US 12,093,310 B2
Multi-modal image search
Flora Ponjou Tasse, London (GB); and Ghislain Fouodji Tasse, London (GB)
Assigned to STREEM, LLC, Portland, OR (US)
Appl. No. 16/492,062
Filed by SELERIO LIMITED, London (GB)
PCT Filed Mar. 7, 2018, PCT No. PCT/GB2018/050574
§ 371(c)(1), (2) Date Sep. 6, 2019,
PCT Pub. No. WO2018/162896, PCT Pub. Date Sep. 13, 2018.
Claims priority of application No. 1703602 (GB), filed on Mar. 7, 2017.
Prior Publication US 2020/0104318 A1, Apr. 2, 2020
Int. Cl. G06F 16/58 (2019.01); G06F 16/53 (2019.01)

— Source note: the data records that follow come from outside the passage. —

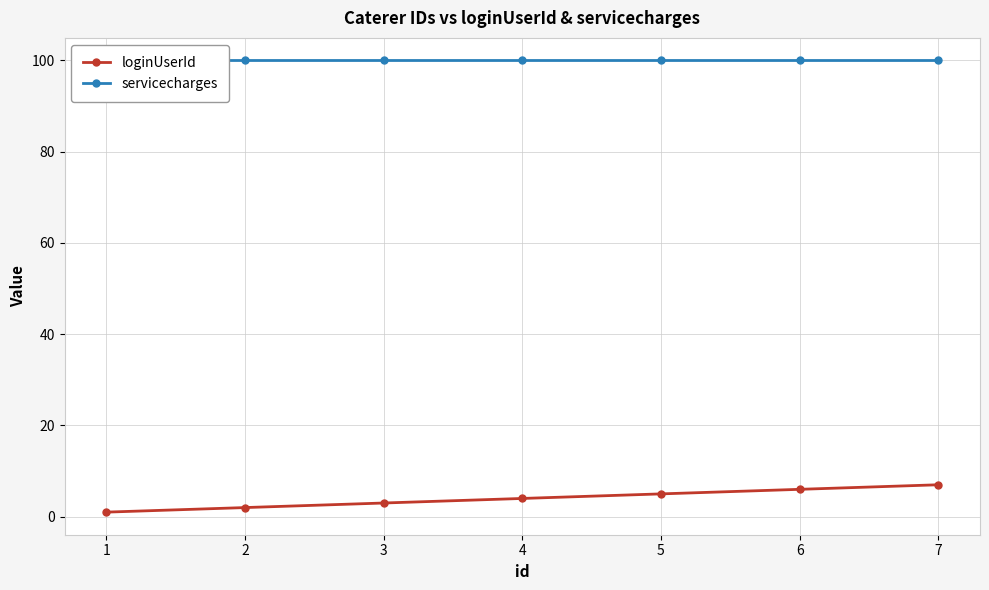

True or false: loginUserId and servicecharges cross at least once.

False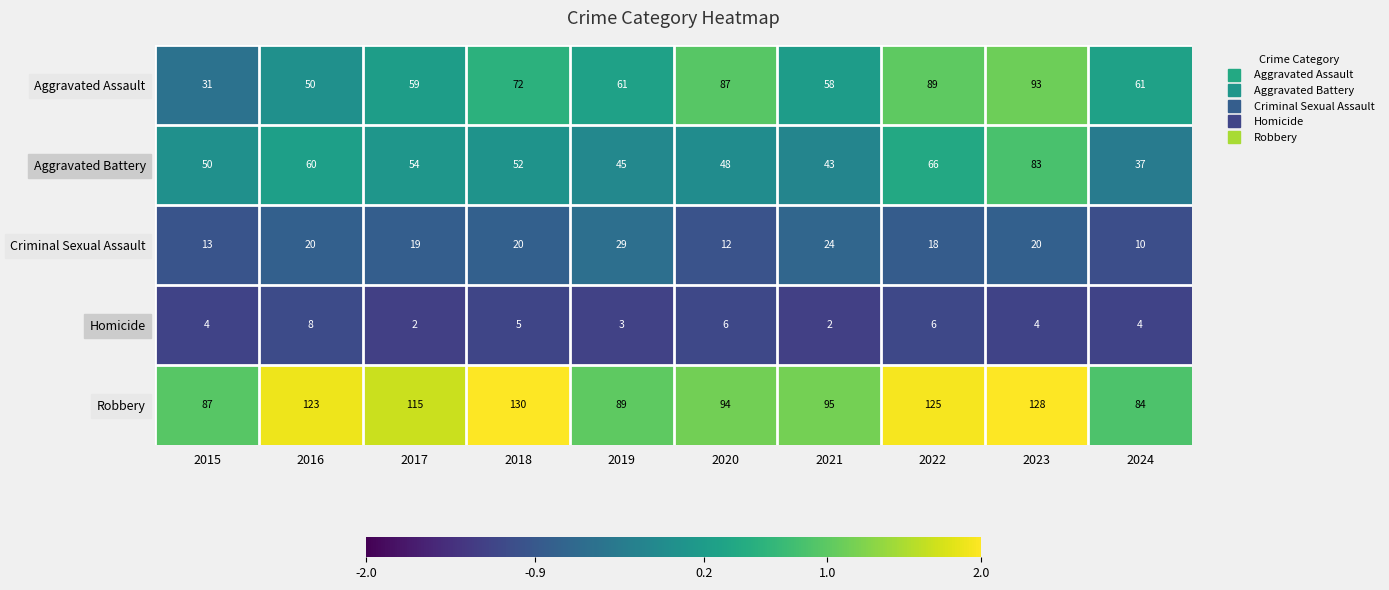

At which category is the sum across all series the highest?

2023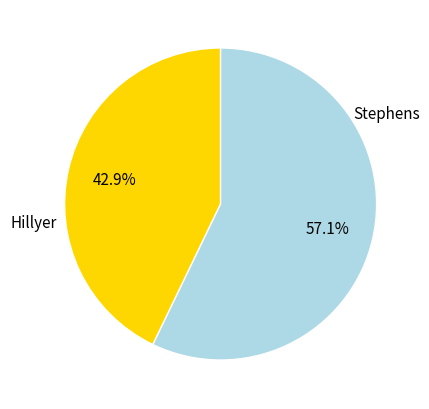

Which category has the smallest portion of the pie?

Hillyer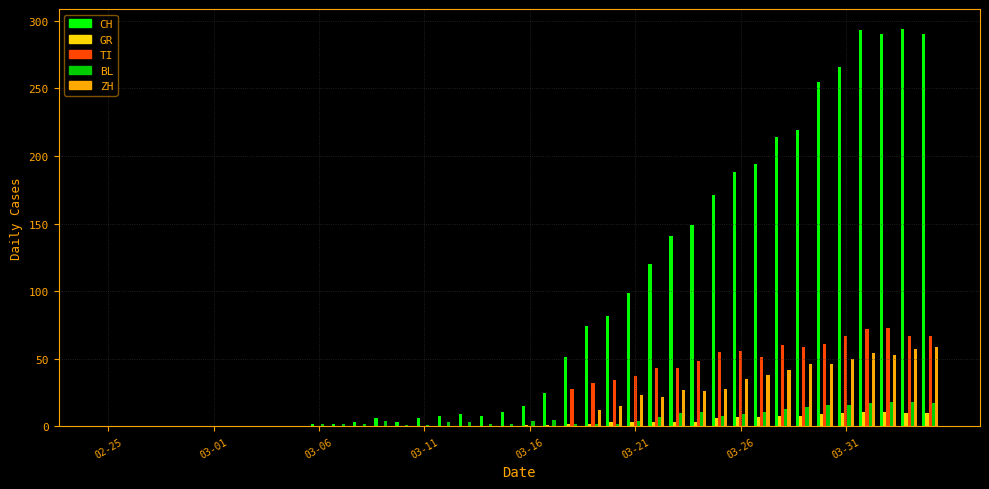

What is the sum of all BL values?

226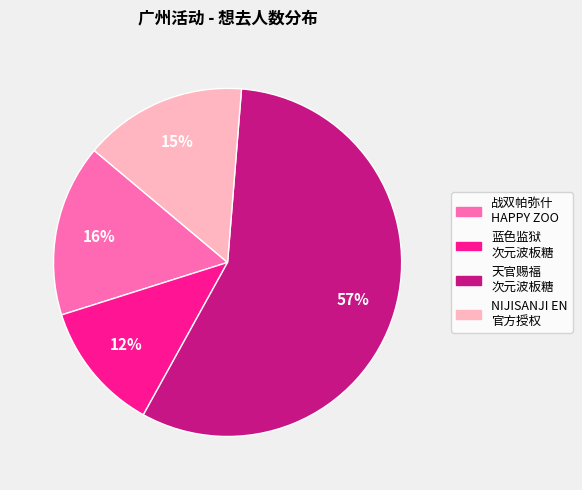

To the nearest percent, what is the difference between the largest and smallest slice percentages?

45%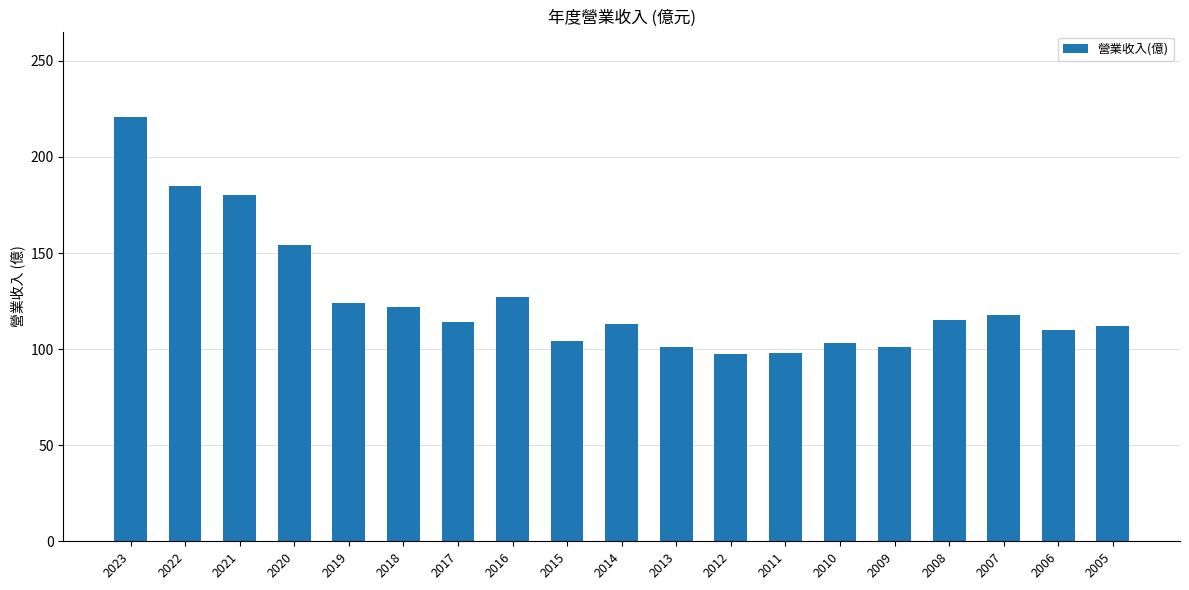

How many data points does each series have?

19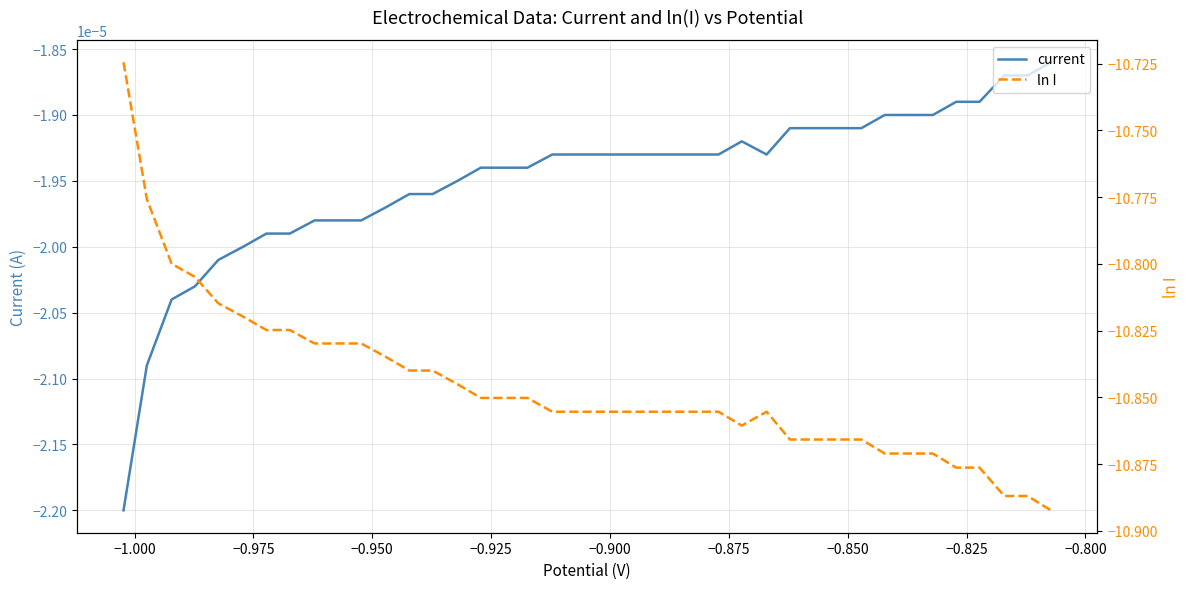

At how many categories does at least one series exceed -5?

40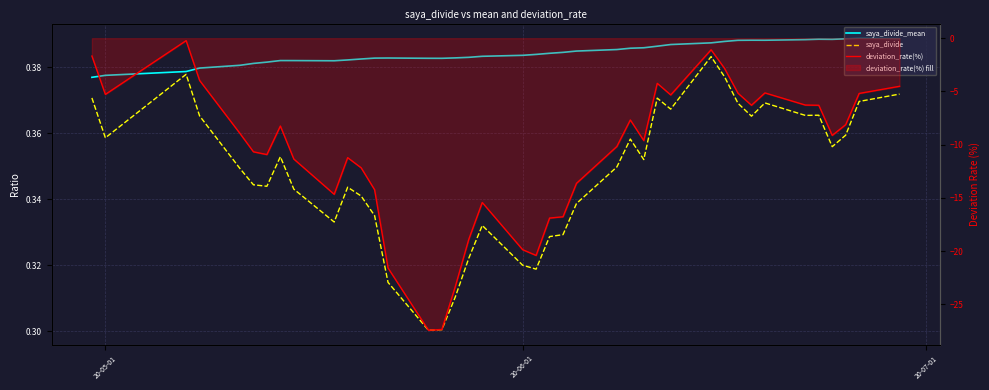

What is the smallest value displayed?

-27.4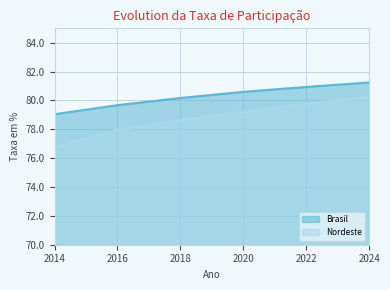

Reading left to right, extract all data points from this chart.

Brasil: 2014=79.0	2016=79.7	2018=80.2	2020=80.6	2022=80.9	2024=81.2
Nordeste: 2014=76.8	2016=78.0	2018=78.6	2020=79.2	2022=79.8	2024=80.3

CPC G06F 16/5866 (2019.01) [G06F 16/53 (2019.01)] 16 Claims
OG exemplary drawing
 
1. A method for combining image data, one or more 3D shapes, and tag data into a unified representation, comprising the steps of:
determining a vector representation for the image data, the vector representation for the image data found within in a fixed vector space of words;
determining a vector representation for the one or more 3D shapes, the vector representation for the one or more 3D shapes found within the vector space of words, by:
computing rendered views for each of the one or more 3D shapes from multiple viewpoints,
computing a descriptor for each view, and
averaging the descriptors for each view by computing a weighted average from the rendered views, the weight of each rendered view determined by a proportion of information of the 3D shape captured by the rendered view;
determining a vector representation for the tag data, the vector representation for the tag data found within the vector space of words; and
combining the vector representations into a unified representation by:
embedding the vector representation for the image data, the one or more 3D shapes, and the vector representation for the tag data into the vector space of words, and
determining linear combinations of the vector representations within the vector space of words to compute the unified representation, wherein image data and tag data are weighted to specify their respective influence.